The Turn of the Screw - Henry James
'The story had held us, round the fire, sufficiently breathless, but except the obvious remark that it was gruesome, as, on Christmas eve in an old house, a strange tale should essentially be, I remember no comment uttered till somebody happened to say that it was the only case he had met in which such a visitation had fallen on a child'
I think the whole first paragraph has to be posted:
"Lolita, light of my life, fire of my loins. My sin, my soul. Lo-lee-ta: the tip of the tongue taking a trip of three steps down the palate to tap, at three, on the teeth. Lo. Lee. Ta.

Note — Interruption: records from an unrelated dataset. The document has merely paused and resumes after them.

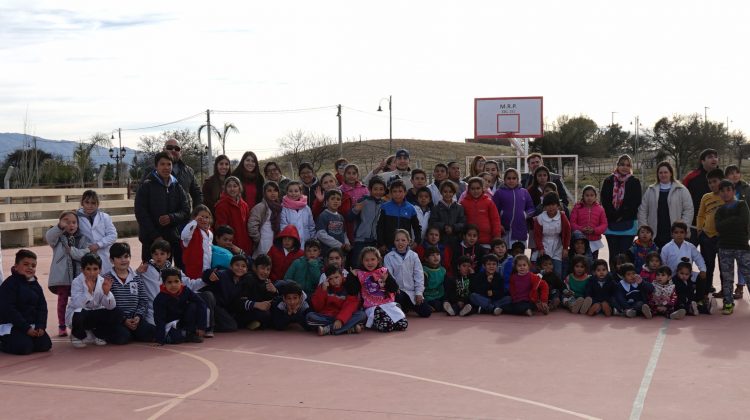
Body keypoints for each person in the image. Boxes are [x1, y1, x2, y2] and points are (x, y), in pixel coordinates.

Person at [134, 151, 190, 264]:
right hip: (151, 241)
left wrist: (172, 217)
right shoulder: (147, 186)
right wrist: (155, 236)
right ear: (156, 166)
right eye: (162, 164)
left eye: (169, 164)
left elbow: (186, 210)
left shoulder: (177, 186)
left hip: (171, 239)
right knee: (151, 276)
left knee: (171, 276)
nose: (166, 167)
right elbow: (141, 213)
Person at [46, 210, 91, 337]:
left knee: (79, 301)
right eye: (67, 222)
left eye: (74, 222)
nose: (71, 225)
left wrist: (72, 251)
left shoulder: (82, 238)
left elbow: (85, 253)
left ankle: (78, 325)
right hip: (63, 276)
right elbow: (49, 236)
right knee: (62, 301)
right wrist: (59, 227)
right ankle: (61, 325)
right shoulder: (57, 238)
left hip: (78, 275)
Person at [0, 250, 52, 355]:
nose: (30, 268)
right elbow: (9, 310)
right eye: (26, 264)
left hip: (31, 325)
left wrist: (40, 326)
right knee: (24, 348)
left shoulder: (35, 285)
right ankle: (2, 341)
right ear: (16, 266)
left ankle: (26, 338)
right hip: (13, 325)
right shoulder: (9, 284)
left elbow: (42, 307)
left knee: (44, 345)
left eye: (33, 265)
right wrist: (26, 328)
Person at [345, 247, 406, 332]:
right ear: (362, 261)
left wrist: (388, 279)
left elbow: (394, 289)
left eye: (373, 259)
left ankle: (386, 320)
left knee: (403, 325)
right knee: (387, 326)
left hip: (388, 304)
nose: (370, 263)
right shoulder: (360, 274)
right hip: (372, 307)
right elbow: (352, 291)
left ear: (378, 260)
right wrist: (352, 276)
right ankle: (374, 322)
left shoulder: (383, 271)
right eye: (366, 260)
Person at [104, 242, 155, 343]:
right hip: (118, 320)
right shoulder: (107, 279)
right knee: (123, 338)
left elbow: (143, 300)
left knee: (151, 332)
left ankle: (133, 332)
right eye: (119, 257)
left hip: (134, 319)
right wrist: (123, 320)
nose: (123, 260)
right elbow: (106, 305)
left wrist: (138, 316)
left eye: (126, 256)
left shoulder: (136, 278)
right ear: (111, 260)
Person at [638, 161, 694, 249]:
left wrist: (682, 229)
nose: (663, 175)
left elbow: (688, 210)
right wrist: (645, 230)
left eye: (665, 172)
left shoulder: (681, 189)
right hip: (655, 235)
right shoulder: (650, 190)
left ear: (671, 173)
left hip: (674, 235)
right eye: (660, 173)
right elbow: (642, 210)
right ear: (657, 174)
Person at [66, 253, 118, 348]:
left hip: (94, 315)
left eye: (95, 269)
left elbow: (111, 306)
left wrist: (107, 293)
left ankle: (99, 334)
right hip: (79, 316)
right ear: (82, 270)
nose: (91, 272)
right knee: (79, 312)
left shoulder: (102, 281)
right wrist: (89, 292)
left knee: (116, 312)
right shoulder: (77, 282)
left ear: (100, 270)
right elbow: (77, 304)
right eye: (88, 269)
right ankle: (76, 335)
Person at [714, 179, 750, 315]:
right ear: (719, 194)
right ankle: (728, 303)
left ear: (734, 191)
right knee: (727, 277)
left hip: (742, 247)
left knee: (748, 275)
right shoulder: (719, 211)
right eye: (722, 191)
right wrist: (733, 222)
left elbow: (744, 221)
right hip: (724, 247)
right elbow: (718, 227)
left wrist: (727, 224)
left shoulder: (741, 205)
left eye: (728, 190)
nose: (725, 193)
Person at [601, 154, 642, 269]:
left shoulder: (635, 181)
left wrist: (621, 215)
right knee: (613, 256)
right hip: (611, 224)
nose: (625, 167)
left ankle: (625, 280)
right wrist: (614, 215)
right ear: (617, 165)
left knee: (625, 257)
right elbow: (605, 201)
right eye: (622, 164)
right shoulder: (608, 181)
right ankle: (614, 280)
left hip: (628, 224)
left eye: (628, 165)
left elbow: (635, 202)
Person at [152, 267, 207, 345]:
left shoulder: (185, 290)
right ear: (164, 284)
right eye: (169, 282)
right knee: (176, 339)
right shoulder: (160, 299)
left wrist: (201, 327)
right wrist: (159, 339)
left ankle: (190, 332)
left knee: (193, 305)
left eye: (176, 281)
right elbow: (159, 320)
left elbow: (201, 303)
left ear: (181, 282)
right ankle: (176, 335)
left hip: (183, 321)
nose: (173, 285)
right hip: (170, 323)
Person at [384, 229, 431, 318]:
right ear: (394, 241)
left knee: (426, 312)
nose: (400, 243)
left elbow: (419, 275)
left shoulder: (414, 256)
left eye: (403, 240)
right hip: (398, 292)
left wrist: (418, 293)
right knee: (399, 297)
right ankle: (403, 307)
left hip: (412, 291)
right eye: (397, 240)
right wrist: (395, 288)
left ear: (409, 241)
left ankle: (407, 307)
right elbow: (389, 275)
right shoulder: (388, 257)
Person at [307, 265, 365, 335]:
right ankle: (348, 328)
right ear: (327, 279)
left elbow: (350, 305)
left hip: (344, 315)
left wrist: (340, 320)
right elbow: (318, 308)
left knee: (361, 315)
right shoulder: (324, 286)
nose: (334, 281)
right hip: (328, 316)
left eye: (336, 277)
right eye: (331, 279)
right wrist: (323, 291)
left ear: (342, 275)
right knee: (310, 317)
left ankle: (328, 329)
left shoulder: (348, 285)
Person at [695, 168, 725, 297]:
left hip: (723, 238)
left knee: (724, 267)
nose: (712, 185)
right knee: (707, 266)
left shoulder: (727, 196)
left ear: (722, 181)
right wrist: (699, 230)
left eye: (715, 181)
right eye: (710, 182)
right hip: (707, 237)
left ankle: (725, 291)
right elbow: (700, 215)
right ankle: (705, 292)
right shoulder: (706, 197)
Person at [682, 148, 719, 244]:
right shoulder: (691, 177)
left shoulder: (722, 177)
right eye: (710, 157)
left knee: (709, 258)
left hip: (715, 227)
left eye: (716, 157)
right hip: (693, 225)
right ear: (702, 161)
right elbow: (682, 199)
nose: (714, 159)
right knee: (687, 256)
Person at [77, 190, 118, 274]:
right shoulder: (76, 218)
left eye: (93, 203)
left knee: (104, 282)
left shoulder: (105, 217)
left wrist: (99, 244)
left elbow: (113, 235)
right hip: (85, 254)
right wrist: (87, 248)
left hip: (103, 255)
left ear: (97, 204)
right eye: (87, 202)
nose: (90, 206)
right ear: (82, 203)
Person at [349, 176, 387, 268]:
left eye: (381, 189)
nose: (378, 192)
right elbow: (349, 217)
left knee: (372, 266)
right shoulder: (363, 201)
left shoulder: (384, 205)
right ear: (370, 189)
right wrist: (356, 210)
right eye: (375, 189)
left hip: (375, 241)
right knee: (358, 265)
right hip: (360, 240)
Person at [493, 168, 535, 247]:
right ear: (504, 179)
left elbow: (531, 208)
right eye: (509, 178)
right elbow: (493, 211)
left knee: (519, 256)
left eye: (514, 178)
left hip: (520, 230)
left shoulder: (524, 192)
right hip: (505, 231)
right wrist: (498, 224)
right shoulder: (499, 192)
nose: (511, 181)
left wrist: (524, 215)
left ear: (518, 179)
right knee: (506, 256)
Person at [376, 179, 421, 253]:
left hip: (404, 246)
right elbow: (379, 226)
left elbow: (417, 227)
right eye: (394, 191)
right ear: (390, 193)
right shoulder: (385, 207)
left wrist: (417, 242)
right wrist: (381, 244)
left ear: (405, 192)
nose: (397, 194)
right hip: (388, 247)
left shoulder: (410, 208)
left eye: (400, 191)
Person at [725, 164, 750, 297]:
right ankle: (726, 289)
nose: (734, 175)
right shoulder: (723, 189)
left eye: (736, 172)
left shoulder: (747, 189)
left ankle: (740, 287)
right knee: (727, 260)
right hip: (727, 231)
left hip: (742, 231)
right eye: (731, 173)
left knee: (742, 260)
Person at [532, 192, 571, 278]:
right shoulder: (540, 218)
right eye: (548, 205)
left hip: (558, 245)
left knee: (557, 271)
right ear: (545, 207)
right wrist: (540, 248)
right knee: (544, 271)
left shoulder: (562, 217)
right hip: (544, 245)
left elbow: (567, 232)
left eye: (553, 205)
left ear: (558, 205)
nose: (551, 207)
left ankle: (557, 289)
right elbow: (537, 235)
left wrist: (565, 248)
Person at [660, 222, 707, 287]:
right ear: (672, 234)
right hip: (672, 277)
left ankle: (699, 296)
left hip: (687, 276)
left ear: (686, 234)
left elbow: (699, 259)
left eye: (682, 232)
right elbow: (663, 263)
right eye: (676, 232)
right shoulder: (666, 248)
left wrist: (702, 269)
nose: (679, 235)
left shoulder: (690, 247)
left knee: (701, 276)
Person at [213, 176, 252, 255]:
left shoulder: (244, 205)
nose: (232, 189)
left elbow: (248, 225)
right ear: (225, 188)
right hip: (230, 244)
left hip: (245, 243)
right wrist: (229, 244)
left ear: (239, 188)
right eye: (229, 186)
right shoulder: (221, 205)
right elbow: (221, 227)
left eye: (235, 186)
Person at [461, 177, 502, 247]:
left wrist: (496, 237)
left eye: (478, 188)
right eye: (472, 189)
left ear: (482, 188)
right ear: (468, 189)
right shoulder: (463, 203)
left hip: (486, 241)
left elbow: (495, 220)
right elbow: (461, 220)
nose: (475, 191)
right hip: (469, 241)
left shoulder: (489, 202)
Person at [163, 138, 203, 209]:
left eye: (177, 148)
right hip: (160, 219)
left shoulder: (189, 171)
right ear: (163, 150)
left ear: (180, 152)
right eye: (169, 148)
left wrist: (197, 213)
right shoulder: (152, 170)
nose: (173, 150)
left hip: (184, 217)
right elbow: (142, 199)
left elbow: (197, 194)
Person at [569, 185, 607, 259]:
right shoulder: (577, 208)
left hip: (595, 241)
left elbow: (604, 224)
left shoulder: (600, 209)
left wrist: (594, 230)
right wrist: (581, 229)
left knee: (593, 262)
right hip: (580, 242)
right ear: (583, 196)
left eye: (592, 195)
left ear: (595, 196)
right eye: (587, 195)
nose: (589, 197)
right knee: (580, 261)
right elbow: (572, 223)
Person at [248, 181, 282, 258]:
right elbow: (252, 225)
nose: (273, 193)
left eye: (275, 190)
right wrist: (258, 239)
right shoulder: (260, 207)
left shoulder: (279, 206)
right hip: (263, 241)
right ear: (264, 193)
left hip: (275, 240)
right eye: (269, 191)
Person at [180, 205, 214, 279]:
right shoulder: (192, 231)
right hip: (193, 270)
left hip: (206, 269)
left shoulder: (210, 233)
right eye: (201, 217)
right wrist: (194, 222)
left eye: (207, 217)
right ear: (195, 217)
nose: (204, 220)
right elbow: (184, 236)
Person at [280, 181, 315, 249]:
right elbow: (283, 226)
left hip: (306, 242)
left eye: (296, 191)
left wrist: (313, 240)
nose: (293, 193)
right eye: (290, 191)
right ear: (286, 192)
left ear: (300, 192)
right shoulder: (284, 208)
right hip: (291, 243)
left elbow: (311, 226)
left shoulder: (306, 208)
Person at [429, 180, 466, 246]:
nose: (448, 194)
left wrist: (453, 228)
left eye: (450, 192)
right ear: (441, 192)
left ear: (454, 192)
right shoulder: (436, 208)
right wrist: (444, 226)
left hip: (456, 241)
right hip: (441, 241)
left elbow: (462, 223)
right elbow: (432, 222)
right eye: (445, 192)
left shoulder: (459, 208)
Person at [315, 189, 351, 255]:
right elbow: (321, 235)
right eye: (332, 199)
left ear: (340, 202)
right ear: (326, 201)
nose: (335, 201)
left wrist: (347, 243)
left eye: (338, 199)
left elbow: (344, 234)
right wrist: (339, 245)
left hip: (341, 253)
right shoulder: (323, 215)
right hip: (328, 252)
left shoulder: (341, 217)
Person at [422, 247, 447, 312]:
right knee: (437, 305)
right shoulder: (424, 271)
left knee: (448, 300)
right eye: (432, 255)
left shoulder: (443, 270)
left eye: (438, 254)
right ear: (426, 259)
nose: (436, 257)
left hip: (440, 295)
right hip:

She was Lo, plain Lo, in the morning, standing four feet ten in one sock. She was Lola in slacks. She was Dolly at school. She was Dolores on the dotted line. But in my arms she was always Lolita."
Thrills and chills.
But I'll also second the motions for Calvino's If on a winter's night a Traveller, Woolf's Mrs. Dalloway, and Salinger's Catcher in the Rye.
Also, yes, Camus:
« Aujourd'hui, maman est morte. Ou peut-être hier, je ne sais pas. J'ai reçu un télégramme de l'asile : “Mère décédée. Enterrement demain. Sentiments distingués.” Cela ne veut rien dire. C'était peut-être hier. »
"I can feel the heat closing in, feel them out there making their moves."
From then on it only gets better.
there are so many first sentences that influence you to read a book, and then there are first sentences that influence yout to read it again. i have many favourites, many of them are deep and hold profound thought, but the one that leaps to mind without really having to think much is:
Great Expectations, by Charles Dickens
My father's family name being Pirrip, and my Christian name Philip, my infant tongue could make of both names nothing longer or more explicit than Pip. So, I called myself Pip, and came to be called Pip.
It is this sentence that never fails to intrigue me, and being a concise, to-the-point beginning, and brings about a beautiful realisation of the human physche. I take it as it is, it's snappy, and never fails to capture my fancy.
I have two...
The one in my signature from Pride and Prejudice.
And the opening line in A Tale of Two Cities.
"It was the best of times, it was the worst of times."
dulas
"l'amant"
I am old .
one day ,in a public place,a man walked to me .he said to me ,I Know you and always remeber you .you are a young lady in that time,and everybody told that you are so pretty. now I just come to tell you that you appears more beauty in this time , compare to your young face ,I love your old rough face better.
not factly
sorry
the translation is not exact
I LIKE "One Hundred Years of Solitude" SO MUCH
but the first word is not the best
however
the first man who begins with that is the best
I agree with the three postings of Lolita. Nabokov also has a pretty good opening to his biography, Speak Memory: "The cradle rocks above an abyss, and common sense tells us that our existence is but a brief crack of light between two extremities of darkness" - a lullaby beginning.
Without a doubt it would have to be Woman in White...
"This is the story of what a Woman's patience can endure, and what a
Man's resolution can achieve."
"Granted: I am an inmate of a mental hospital; my keeper is watching me, he never lets me out of his sight; there's a peephole in the door, and my keeper's eye is the shade of brown that can never see through a blue-eyed type like me."
- The Tin Drum
Bysshe,
For some reason your quote immediately reminded me of The Bell Jar. I haven’t even read The Tin Drum but I think the part about the “inmate of a mental hospital” made me instantly think of Plath. The opening of her book is actually probably one of my favourites:
“It was a queer, sultry summer, the summer they electrocuted the Rosenbergs, and I didn’t know what I was doing in New York.”
- The Bell Jar
It’s really offbeat, and creates a sense of mental instability, intriguing confusion, and brimming darkness, despite the seemingly warm and sweet season.
Ariel, are we neighbours now? :D
We live on the same street!
I'm still trying to finish Fast Food Nation.